My Paper speaks to Ms Yenlyn Leow, a financial-planning manager at Tokio Marine Life Insurance Singapore (TMLS), about how insurance can help in wealth accumulation, as well as some of the basics of insurance.
What is wealth accumulation and what kind of policy is suitable for this?
When we are younger, most of us do not have the capital to fulfil our financial dreams.
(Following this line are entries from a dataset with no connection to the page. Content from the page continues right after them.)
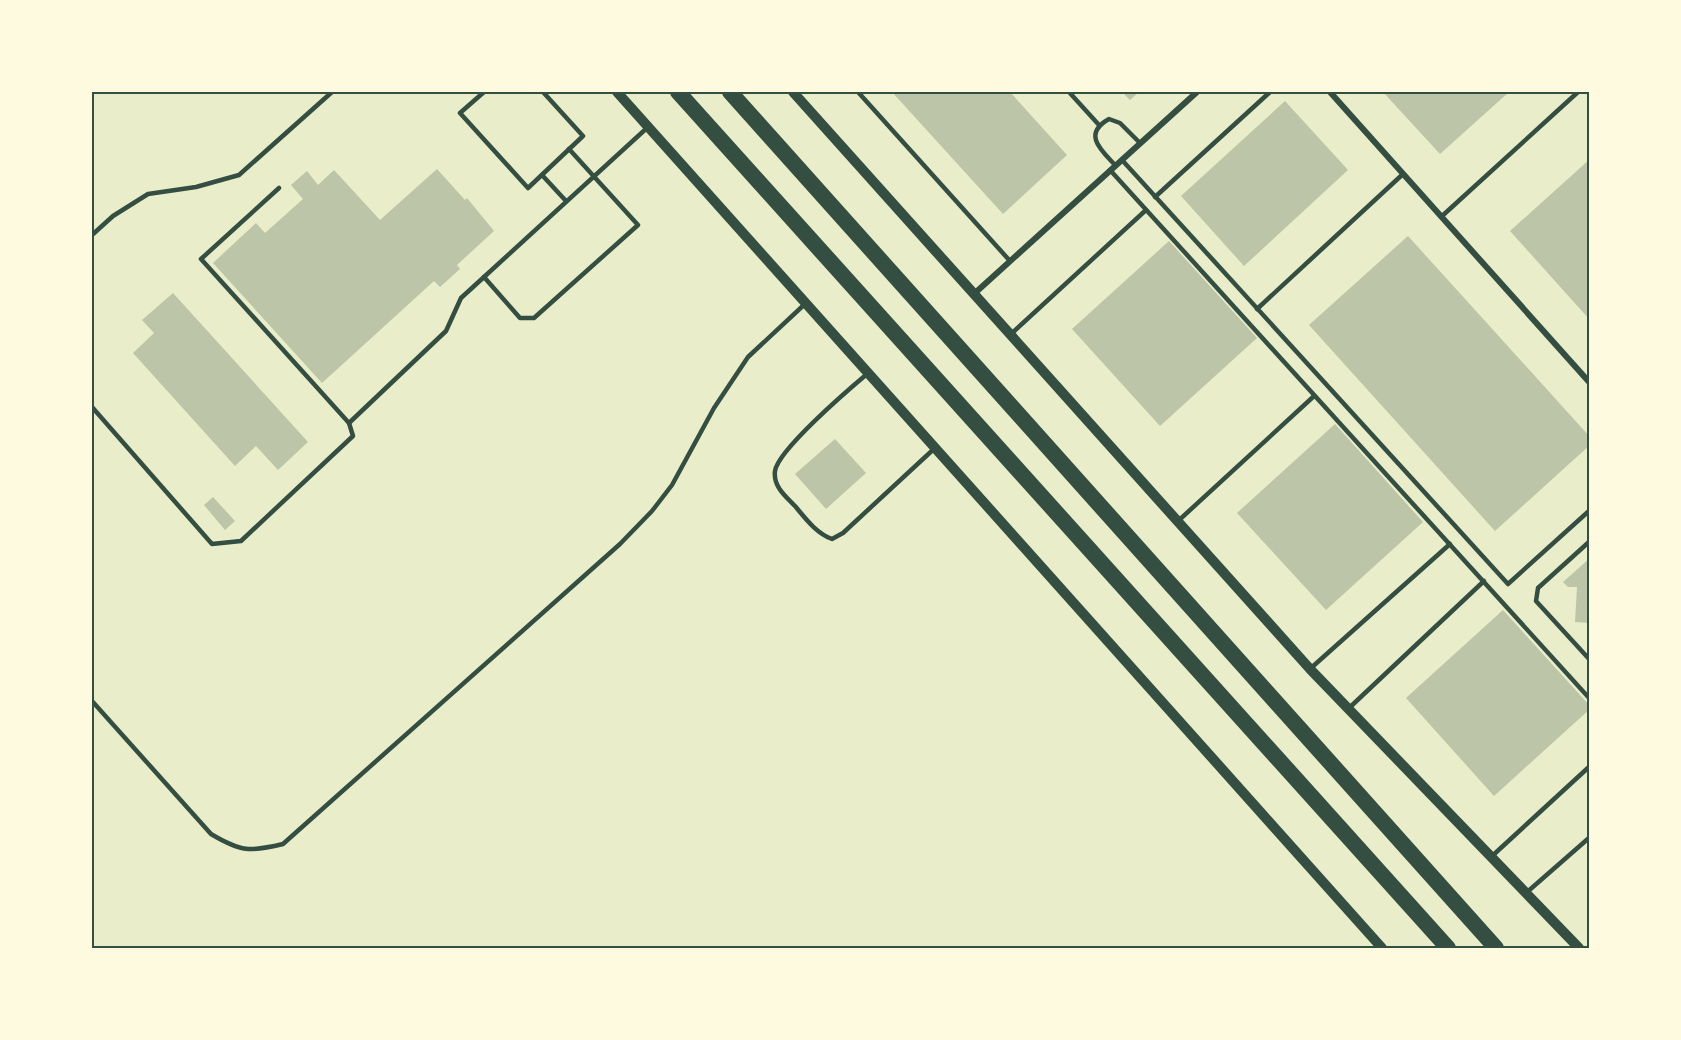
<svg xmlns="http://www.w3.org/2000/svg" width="1681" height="1040" font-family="Figtree,sans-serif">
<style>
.building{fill:#bcc5a7}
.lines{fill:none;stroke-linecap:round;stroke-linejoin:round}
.service{stroke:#344e41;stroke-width:4.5}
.minor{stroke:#344e41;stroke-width:6}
.tertiary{stroke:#344e41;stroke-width:10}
.motorway{stroke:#344e41;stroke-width:16}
.neatline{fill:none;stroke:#344e41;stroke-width:2}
</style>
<rect width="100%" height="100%" fill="#e9edc9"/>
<g class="building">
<path d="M 892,92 L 1010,92 L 1067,155 L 1003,214 Z"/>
<path d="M 1122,92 L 1139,92 L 1130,100 Z"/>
<path d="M 1383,92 L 1509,92 L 1440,154 Z"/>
<path d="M 1285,101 L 1348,170 L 1244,266 L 1181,196 Z"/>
<path d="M 1590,159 L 1590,320 L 1510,231 Z"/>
<path d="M 437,169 L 465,200 L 467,198 L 494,231 L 457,265 L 460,269 L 440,287 L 434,281 L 322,383 L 213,263 L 256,223 L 265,233 L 303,199 L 291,185 L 307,171 L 318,185 L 334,170 L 380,220 Z"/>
<path d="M 1408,236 L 1590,437 L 1590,445 L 1495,531 L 1309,325 Z"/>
<path d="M 1169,241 L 1257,338 L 1160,426 L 1072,329 Z"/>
<path d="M 173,293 L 308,442 L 278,470 L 256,446 L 235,466 L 133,353 L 154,333 L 142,320 Z"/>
<path d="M 1335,424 L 1423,522 L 1326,610 L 1237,513 Z"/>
<path d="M 835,439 L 866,473 L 826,509 L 795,474 Z"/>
<path d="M 213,497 L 235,521 L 225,530 L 204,505 Z"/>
<path d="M 1590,558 L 1590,623 L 1575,622 L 1577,587 L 1568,587 L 1563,582 Z"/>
<path d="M 1503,610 L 1590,706 L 1590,709 L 1494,796 L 1406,698 Z"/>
</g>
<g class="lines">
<g class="service">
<path d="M 484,92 L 460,113 L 528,188 L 583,136 L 543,92"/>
<path d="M 858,92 L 1010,261"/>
<path d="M 1069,92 L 1099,125"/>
<path d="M 569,149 L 638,225 L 534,318 L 520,318 L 484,277 L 648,127"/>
<path d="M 1122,160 L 1508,584 L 1590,510"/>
<path d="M 1115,165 C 1101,150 1082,134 1109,119 L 1120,123 L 1140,143"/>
<path d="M 1110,170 L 1590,699"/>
<path d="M 542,175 L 566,201"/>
<path d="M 279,188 L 201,259 L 349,423 L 446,331 L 461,298 L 484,277"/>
<path d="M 1155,197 L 1270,92"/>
<path d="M 1441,217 L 1578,92"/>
<path d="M 92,235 L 113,216 L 148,194 L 196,187 L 239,175 L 332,92"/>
<path d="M 1257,309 L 1403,174"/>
<path d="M 1011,334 L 1146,210"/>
<path d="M 867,374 C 848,390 778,450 775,471 C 773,486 785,496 795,506 C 806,519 816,533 832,539 L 843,533 L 936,447"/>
<path d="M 92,407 L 212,544 L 241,541 L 353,436 L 349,423"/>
<path d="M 1177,522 L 1313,397"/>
<path d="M 1590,541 L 1538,588 L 1536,601 L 1590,660"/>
<path d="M 1311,668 L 1450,544"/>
<path d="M 92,701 L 211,834 C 241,852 250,852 283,844 L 620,544 L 652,511 L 672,485 L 714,408 L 748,357 L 806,303"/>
<path d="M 1348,709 L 1484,581"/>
<path d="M 1491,857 L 1590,766"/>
<path d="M 1526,893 L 1590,837"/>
</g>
<g class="minor">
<path d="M 1330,92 L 1590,383"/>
<path d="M 975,293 L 1197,92"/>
</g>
<g class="tertiary">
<path d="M 617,92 L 1382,948"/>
<path d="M 793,92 L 1310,669 L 1579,948"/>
</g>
<g class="motorway">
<path d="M 678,92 L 1448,948"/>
<path d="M 730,92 L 1496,948"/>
</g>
</g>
<rect width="1681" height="1040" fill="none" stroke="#fefae0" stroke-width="186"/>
<rect x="93" y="93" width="1495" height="854" class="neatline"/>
</svg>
We need a plan or system to help us accumulate that capital to, perhaps, start a new business or as seed money for further investments.
Regular or limited premium participating endowment plans would be suitable for wealth accumulation.
These endowment plans, which are designed with a focus on savings, encourage the disciplined and consistent setting aside of resources towards a financial goal.
The maturity value paid out at the end of the policy term provides an accumulated sum of money to fulfil whatever objectives the client may have.
Why should one consider taking out an insurance policy with wealth accumulation in mind?
To build a nest egg, we need to have time and good health to earn sufficient income, and consistently set aside resources for the future.
However, we may be exposed to uncertainties, such as premature death or impaired health, that may render us unable to continue to work towards our financial goals.
The right insurance policy can keep our financial plans on track even under such circumstances.
An insurance policy pays out the sum assured, an amount possibly equivalent to the financial target, even when such unforeseen circumstances occur, thereby still securing our financial goal.
What is a participating policy?
A participating policy is one that participates in the performance of a participating fund (par fund) in the form of bonuses. Such bonuses are not guaranteed. They are usually declared on an annual basis and may vary, depending on the performance of the par fund.
How does a participating policy work and increase the policy's value?
Briefly, here is how a participating policy works:
Premiums collected from all participating policies are pooled in a par fund.
The par fund invests in a range of assets, including fixed-income instruments, equities and cash, according to the insurer's investment strategy.
Assets from the par fund are used to settle the expenses incurred in running the fund, as well as to make benefit payments to participating policyholders.
At TMLS, on an annual basis, the appointed actuary will present a recommendation to the board of directors, who in turn deliberates and approves the bonuses to be distributed.
Once determined, the bonuses will be added to the sum assured of participating policies.
When such bonuses are added to the sum assured of participating policies, they become guaranteed. Over time, these bonuses accumulate and increase the benefit value of the policies, and are payable in accordance with the insured events specified in each participating plan.
You can find out more about participating policies from www.lia.org.sg
What are some things to consider when choosing a policy for wealth accumulation?
Clients may want to take a look at the track record of an insurer's par fund. Such information is available in the annual participating-fund update and in each participating plan's product summary.
While past experience does not indicate future performance, such information gives one an idea of how strong a par fund is in making benefit payments to participating policyholders.